La République de Guinée vient de franchir une étape majeure sur la scène diplomatique internationale. Le pays a été officiellement installé à la présidence du Groupe des États africains auprès de l’UNESCO pour la période 2026-2027. Une première historique pour Conakry, qui succède à l’Afrique du Sud et devient, pour deux ans, le porte-voix de plus de cinquante pays africains au sein de l’institution onusienne dédiée à l’éducation, à la science, à la culture et à l’information.
Cette accession à un poste stratégique revêt une portée symbolique forte, d’autant plus que la Guinée est classée autour de la 114ᵉ place mondiale en matière de performance éducative. Malgré ce contexte, le pays se retrouve désormais au cœur des discussions et des orientations stratégiques de l’UNESCO, assumant une responsabilité diplomatique de premier plan.
Concrètement, la présidence du Groupe des États africains implique la coordination des positions communes du continent, la défense de ses priorités et la participation active aux débats multilatéraux. Durant son mandat, la Guinée aura la charge de porter la voix africaine sur des dossiers structurants et sensibles, notamment l’éducation, les sciences, le patrimoine culturel, le numérique, l’intelligence artificielle, les médias et la liberté de la presse. Elle jouera également un rôle d’interface entre les pays africains et le secrétariat de l’UNESCO, tout en facilitant le dialogue avec les autres régions du monde.
Sur le plan diplomatique, cette présidence marque un changement notable de stature pour la Guinée.
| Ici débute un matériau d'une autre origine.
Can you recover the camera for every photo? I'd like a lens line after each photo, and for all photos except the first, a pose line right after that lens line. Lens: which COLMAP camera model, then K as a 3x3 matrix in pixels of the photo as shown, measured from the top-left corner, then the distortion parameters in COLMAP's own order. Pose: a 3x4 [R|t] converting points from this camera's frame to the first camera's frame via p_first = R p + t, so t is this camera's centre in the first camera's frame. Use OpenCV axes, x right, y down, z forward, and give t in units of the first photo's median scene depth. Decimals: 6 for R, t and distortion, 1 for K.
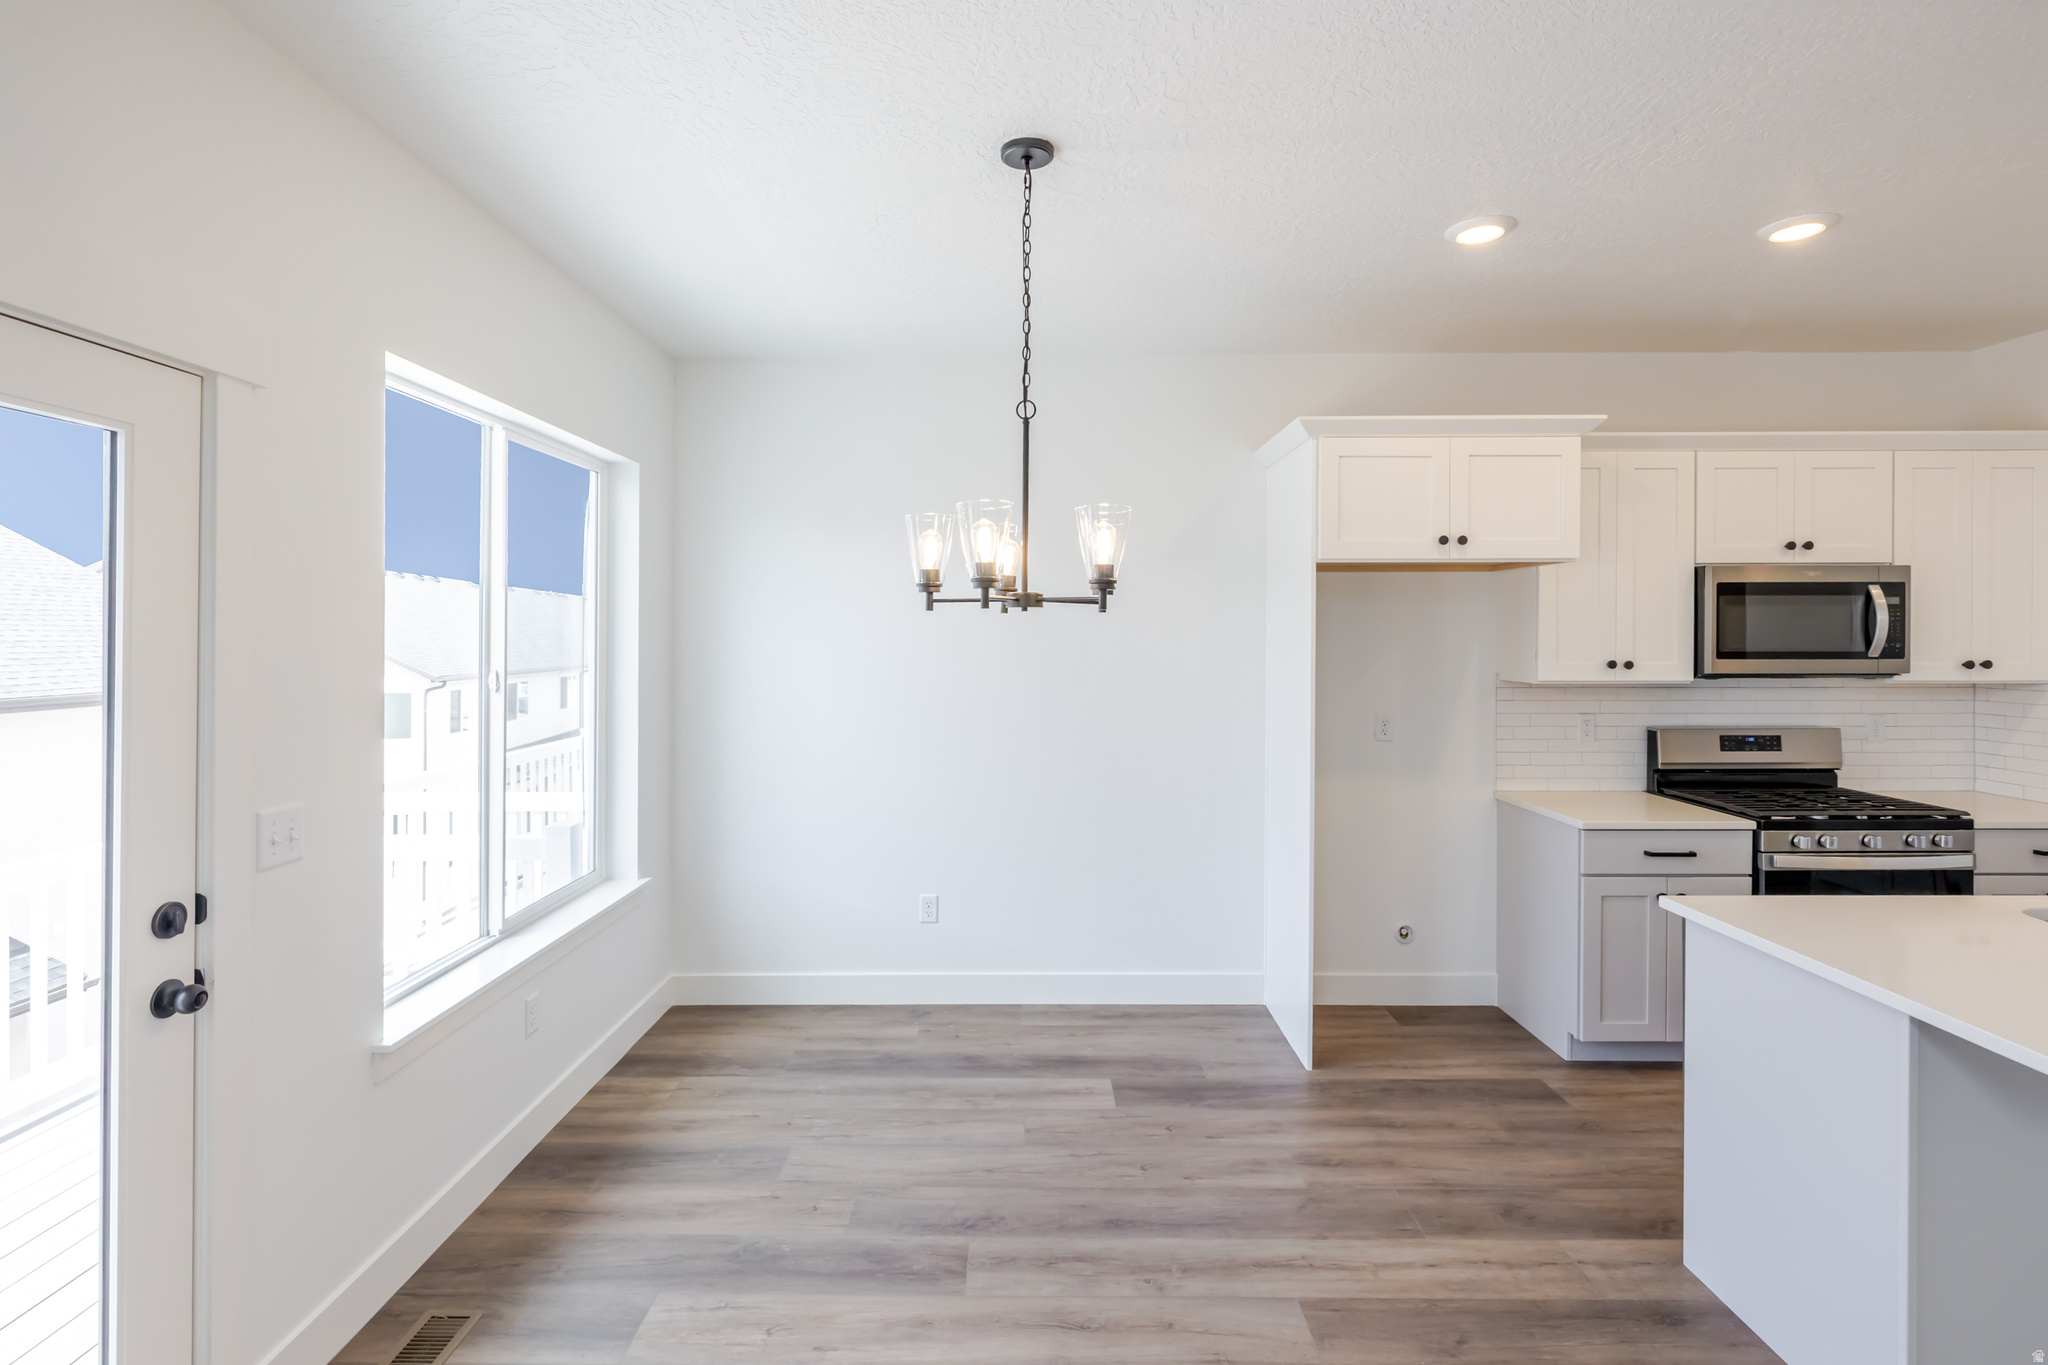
lens RADIAL K [[973.7, 0, 1025.7], [0, 973.7, 644.2], [0, 0, 1]] dist [-0.008742, 0.002308]
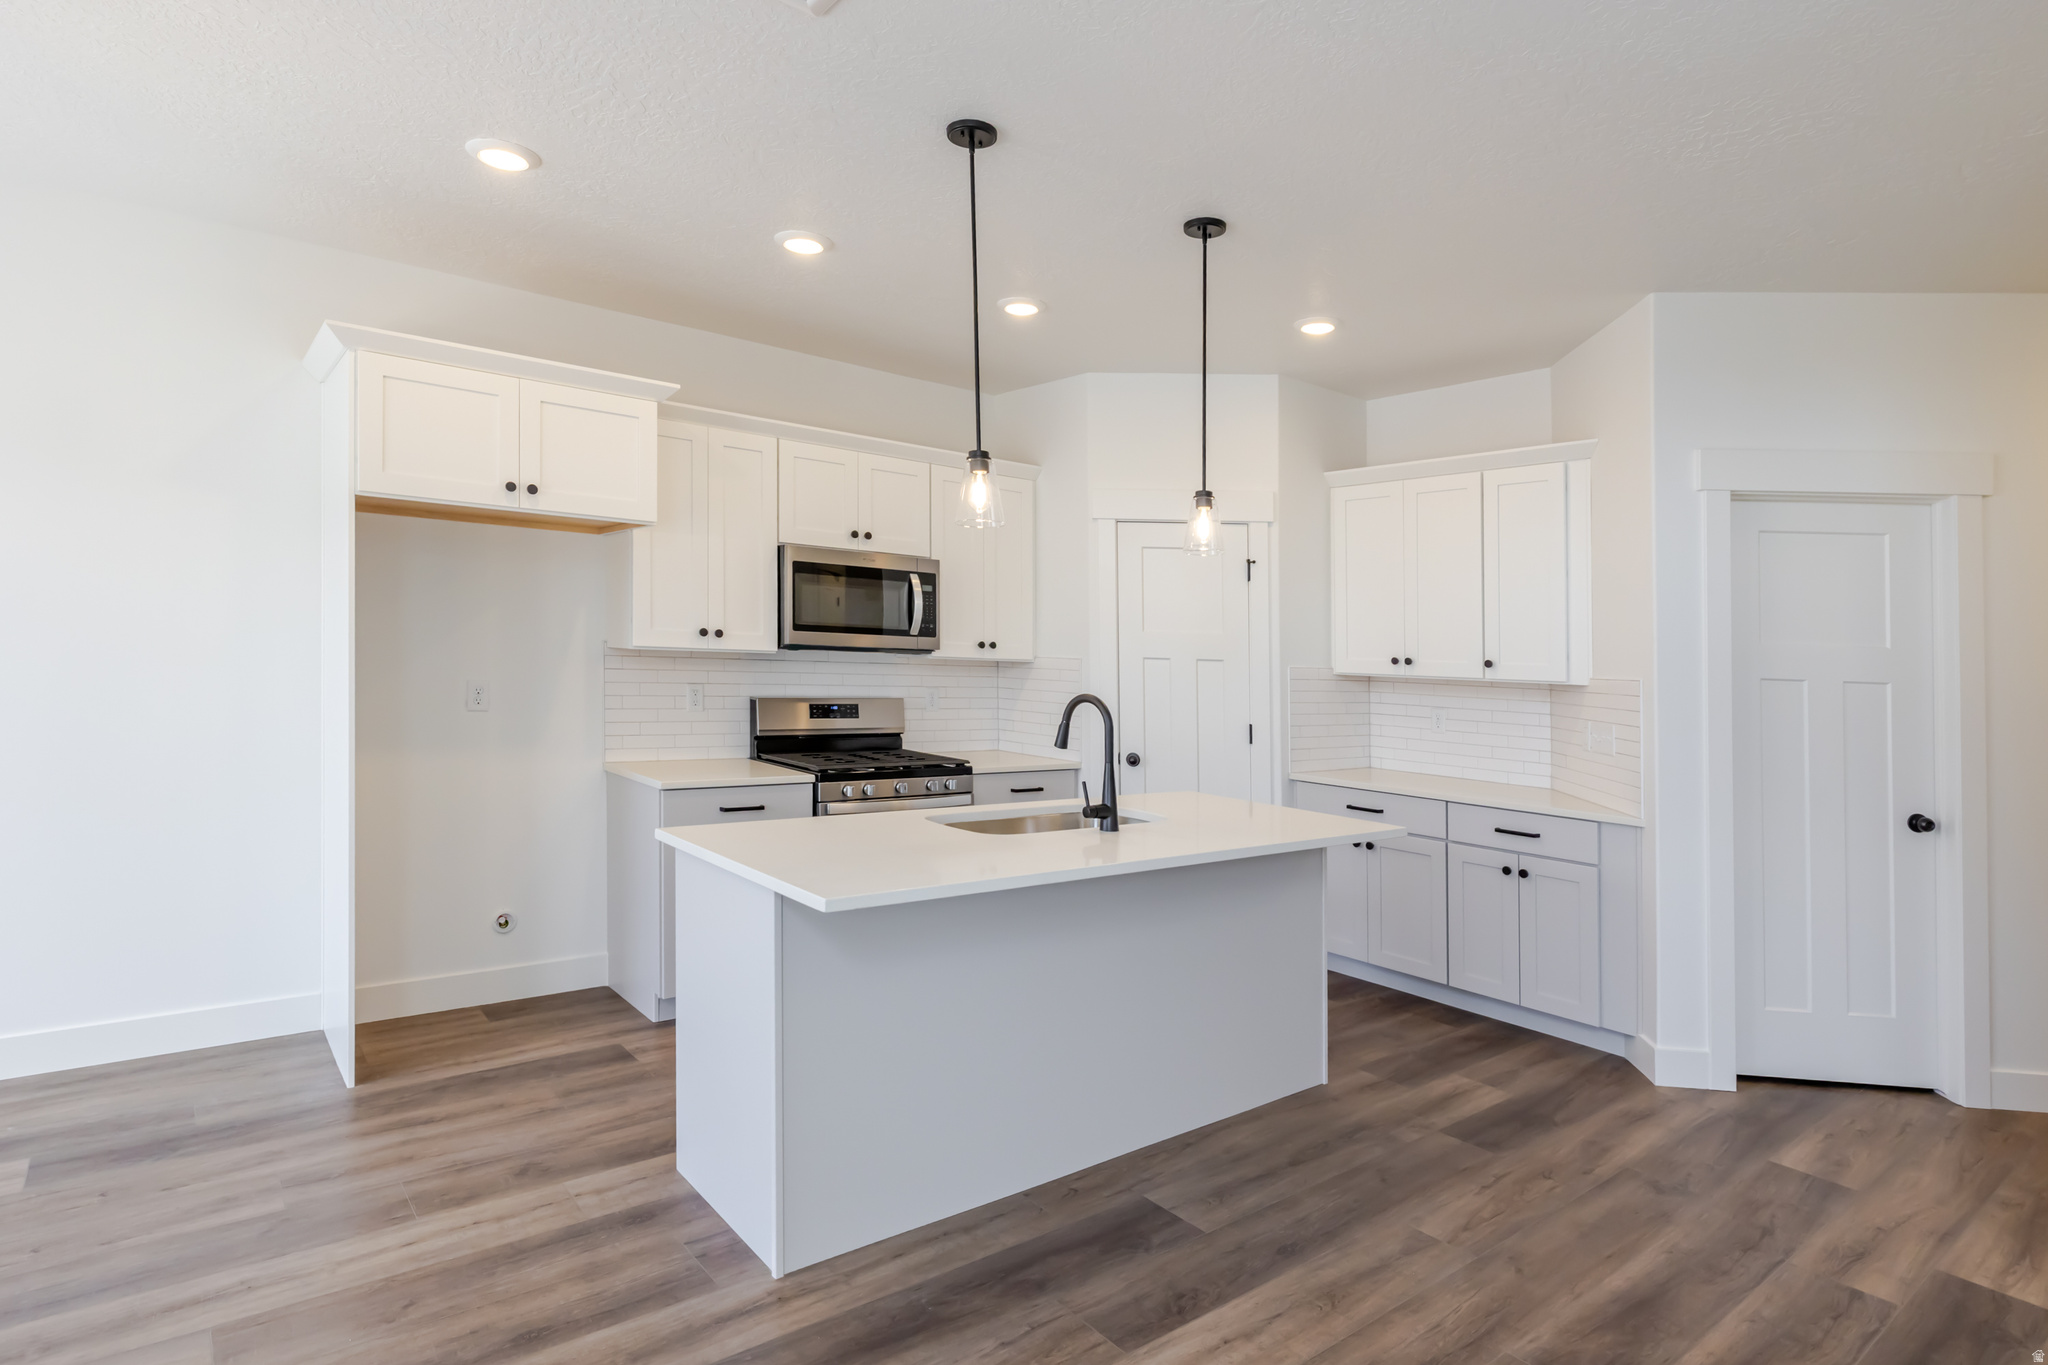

Le pays gagne en visibilité et en crédibilité auprès des partenaires bilatéraux et multilatéraux, passant d’un rôle secondaire à celui d’acteur central dans la construction des positions africaines communes.
Les enjeux sont également économiques, bien que de manière indirecte. L’UNESCO soutient et finance de nombreux projets dans les domaines de l’éducation, de la formation et de la culture. Cette position stratégique pourrait permettre à la Guinée de mieux promouvoir ses projets nationaux, d’attirer des programmes régionaux, de valoriser son patrimoine culturel et de renforcer le tourisme culturel, générateur d’emplois et de revenus.
Cependant, cette présidence comporte aussi des défis majeurs. Il s’agira pour la Guinée de maintenir un équilibre entre des intérêts africains parfois divergents, de faire preuve de professionnalisme diplomatique et surtout d’obtenir des résultats concrets. Car au-delà du prestige, la crédibilité du pays se mesurera à sa capacité à transformer cette responsabilité en impact réel.
Pour Conakry, cette présidence représente une opportunité rare : un test de leadership continental, un levier de soft power et un moment clé pour le repositionnement diplomatique de la Guinée sur la scène internationale.